The MA dynamic route planning algorithm based on data fusion is the scheme that the conception of node clustering is introduced and the data fusion on the cluster is carried out to optimize the selection of MA migration nodes during the dynamic object tracking process. The algorithm can avoid the failed selection of the migration node due to the sudden changes on the moving direction and velocity of the tracking object. Meanwhile, it is in favor of reducing the node energy consumption and improving the balance of network energy consumption.

The diagram of the MA dynamic route algorithm based on data fusion is shown in Fig. 3. When the cluster head node is determined, estimating the distance between the tracking object and the cluster head node, calculating the amount of information gains and updating the value of Carry.

Fig. 3: MA dynamic route planning scheme on data fusion

Besides, the selection of cluster member node and relevant calculation should also be conducted at the same time. After the cluster head node is selected, determining one control value of the cost function to select the member nodes, selecting nodes which meet the condition that the cost function value is smaller than the control value into the cluster, calculating the distances between these nodes and the tracking object, calculating the amount of information available and updating the value of Carry until the neighbor nodes are traversed. After that, judging whether the current value of Carry is larger than predetermined value or not. If the current value of Carry is smaller than the value, selecting the next hop cluster head node of the MA through the cost function calculation. Otherwise, the MA begins to return to the processing node. The migration path of MA is mainly along the cluster head node. After the next hop cluster head node is determined, the migration is directly conducted if the cluster head is within the perceived radius. Otherwise, the intermediate node with larger residual energy is selected as the relay node.

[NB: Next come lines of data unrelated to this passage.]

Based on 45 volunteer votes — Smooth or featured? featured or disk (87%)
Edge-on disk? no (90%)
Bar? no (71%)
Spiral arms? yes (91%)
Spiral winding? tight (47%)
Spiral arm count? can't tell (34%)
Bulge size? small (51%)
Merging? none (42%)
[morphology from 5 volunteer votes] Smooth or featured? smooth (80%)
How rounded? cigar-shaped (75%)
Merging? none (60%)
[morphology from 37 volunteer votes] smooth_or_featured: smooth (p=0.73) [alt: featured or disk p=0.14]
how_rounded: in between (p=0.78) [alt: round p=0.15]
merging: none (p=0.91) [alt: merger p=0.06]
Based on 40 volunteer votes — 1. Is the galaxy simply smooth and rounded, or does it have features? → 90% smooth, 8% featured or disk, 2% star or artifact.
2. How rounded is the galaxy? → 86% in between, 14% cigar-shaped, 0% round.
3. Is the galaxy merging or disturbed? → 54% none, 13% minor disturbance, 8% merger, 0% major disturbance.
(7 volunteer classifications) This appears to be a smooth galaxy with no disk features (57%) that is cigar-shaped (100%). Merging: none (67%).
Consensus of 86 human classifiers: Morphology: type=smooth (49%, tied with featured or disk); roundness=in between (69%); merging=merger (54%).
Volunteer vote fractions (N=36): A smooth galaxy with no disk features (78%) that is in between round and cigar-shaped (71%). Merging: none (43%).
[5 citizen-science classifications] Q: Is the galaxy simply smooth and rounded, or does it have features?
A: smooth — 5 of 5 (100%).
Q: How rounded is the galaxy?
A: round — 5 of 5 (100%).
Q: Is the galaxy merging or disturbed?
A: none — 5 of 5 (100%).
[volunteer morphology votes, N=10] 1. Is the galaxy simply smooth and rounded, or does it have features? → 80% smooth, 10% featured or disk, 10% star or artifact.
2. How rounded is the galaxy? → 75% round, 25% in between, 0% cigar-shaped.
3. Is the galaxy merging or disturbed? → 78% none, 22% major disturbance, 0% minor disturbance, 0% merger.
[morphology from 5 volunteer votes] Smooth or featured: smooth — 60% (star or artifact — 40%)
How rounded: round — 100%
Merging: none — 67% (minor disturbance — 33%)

While considering three factors of the cost function, setting different values on parameter a and b to increase the degree of concern on the node residual energy and the amount of information gains. Furthermore, the moving pattern of the tracking object should also be considered to predict the moving direction and position of the tracking object so as to select the optimal node to conduct the MA migration. The next hop node within the perceived radius of cluster head is selected which is large in residual energy, much amount of information gains and closer to the cluster head. The selection efficiency of the agent migration node is improved through the overall consideration on the cost function and the motion direction and speed of the tracking object.

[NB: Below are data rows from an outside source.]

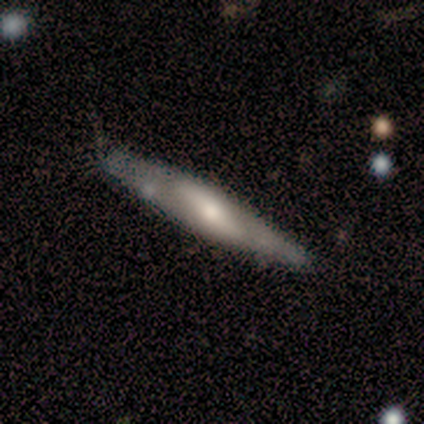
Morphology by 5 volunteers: This appears to be a featured or disk galaxy (60%) viewed edge-on (67%) with a rounded central bulge (100%). Merging: minor disturbance (60%).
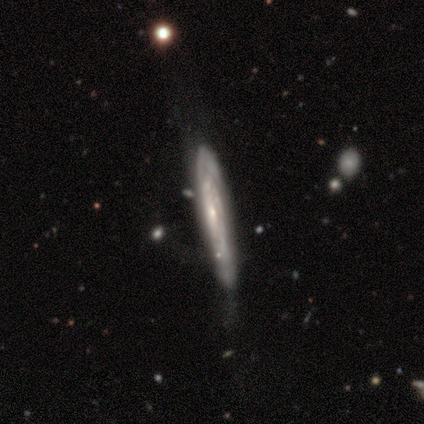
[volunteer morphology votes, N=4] Q: Smooth or featured?
A: smooth (50%); tied with: featured or disk (50%)
Q: How rounded?
A: cigar-shaped (100%)
Q: Merging?
A: minor disturbance (50%); runner-up: none (25%)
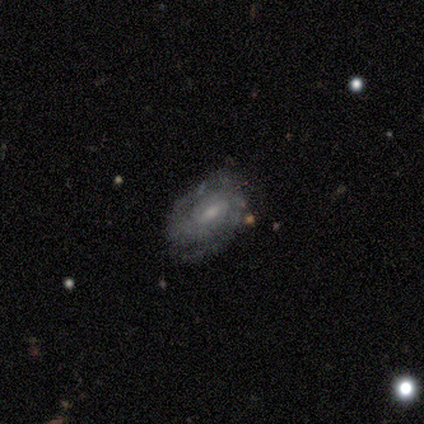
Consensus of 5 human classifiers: smooth-or-featured: featured or disk: 100% | smooth: 0% | star or artifact: 0%
  disk-edge-on: no: 100% | yes: 0%
    bar: weak: 60% | strong: 20% | no: 20%
    has-spiral-arms: yes: 100% | no: 0%
      spiral-winding: tight: 60% | medium: 40% | loose: 0%
      spiral-arm-count: 2: 80% | can't tell: 20% | 1: 0% | 3: 0% | 4: 0% | more than 4: 0%
    bulge-size: moderate: 60% | small: 40% | dominant: 0% | large: 0% | none: 0%
  merging: none: 80% | minor disturbance: 20% | major disturbance: 0% | merger: 0%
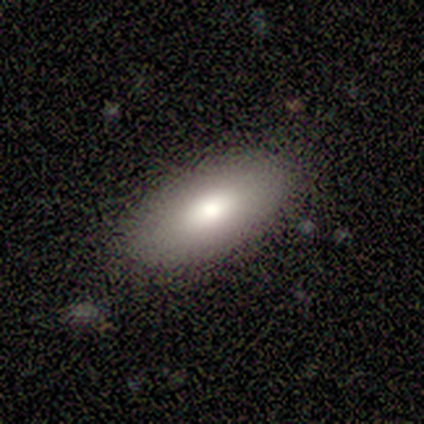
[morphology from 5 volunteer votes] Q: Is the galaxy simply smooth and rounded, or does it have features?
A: smooth — 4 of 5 (80%).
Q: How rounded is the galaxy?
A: in between — 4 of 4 (100%).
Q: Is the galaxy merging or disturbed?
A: none — 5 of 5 (100%).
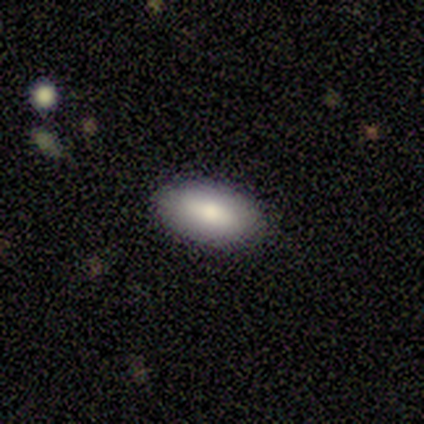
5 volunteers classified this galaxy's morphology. This is clearly a smooth galaxy (80%). How rounded: clearly in between (100%). Merging: clearly none (80%).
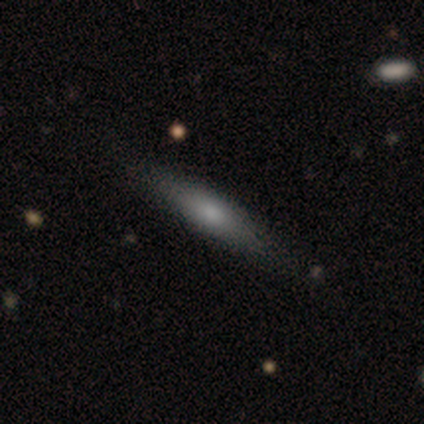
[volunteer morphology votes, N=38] type=smooth (61%); roundness=cigar-shaped (83%); merging=none (89%).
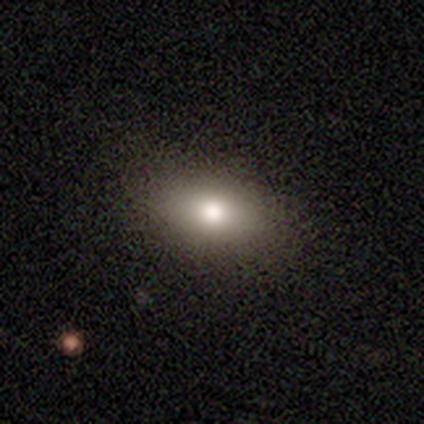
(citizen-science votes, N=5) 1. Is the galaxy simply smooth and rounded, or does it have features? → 100% smooth, 0% featured or disk, 0% star or artifact.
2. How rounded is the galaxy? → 60% in between, 40% round, 0% cigar-shaped.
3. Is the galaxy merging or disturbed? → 100% none, 0% minor disturbance, 0% major disturbance, 0% merger.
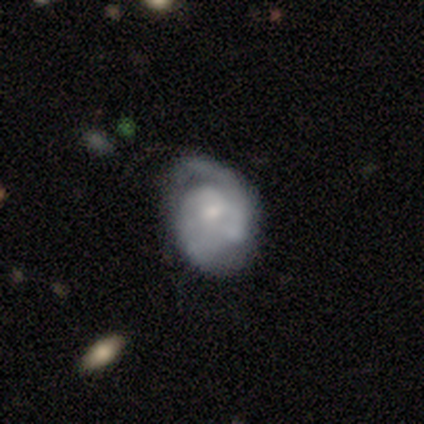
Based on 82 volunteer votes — Overall: featured or disk (73%). Edge-on disk: no (100%). Bar: no (77%). Spiral arms: yes (90%). Spiral arm count: 2 (37%; can't tell 31%). Spiral winding: tight (44%; medium 37%). Bulge size: small (63%; moderate 27%). Merging: none (40%; minor disturbance 33%).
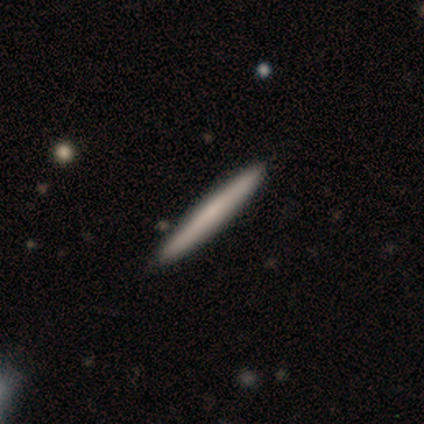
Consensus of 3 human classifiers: Smooth or featured?
  - smooth: 100% *
  - featured or disk: 0%
  - star or artifact: 0%
How rounded?
  - cigar-shaped: 100% *
  - round: 0%
  - in between: 0%
Merging?
  - none: 100% *
  - minor disturbance: 0%
  - major disturbance: 0%
  - merger: 0%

ENERGY CONSUMPTION AND DELAY ANALYSIS

Energy consumption analysis: Compared with C/S model, the sensor network based on MA model is to transmit the MA with fusioned data instead of the original data, so the amount of information transmitted is reduced greatly. Moreover, the MA does not need to visit all sensor nodes. Therefore, the MA model can decrease the energy consumption obviously. As for the MA dynamic route planning algorithm, the network energy consumption consists of not only the consumed energy by the MA migration, but also the energy consumption by the MA route planning. Extra cost can be brought about if the route planning scheme is carried out before MA migration.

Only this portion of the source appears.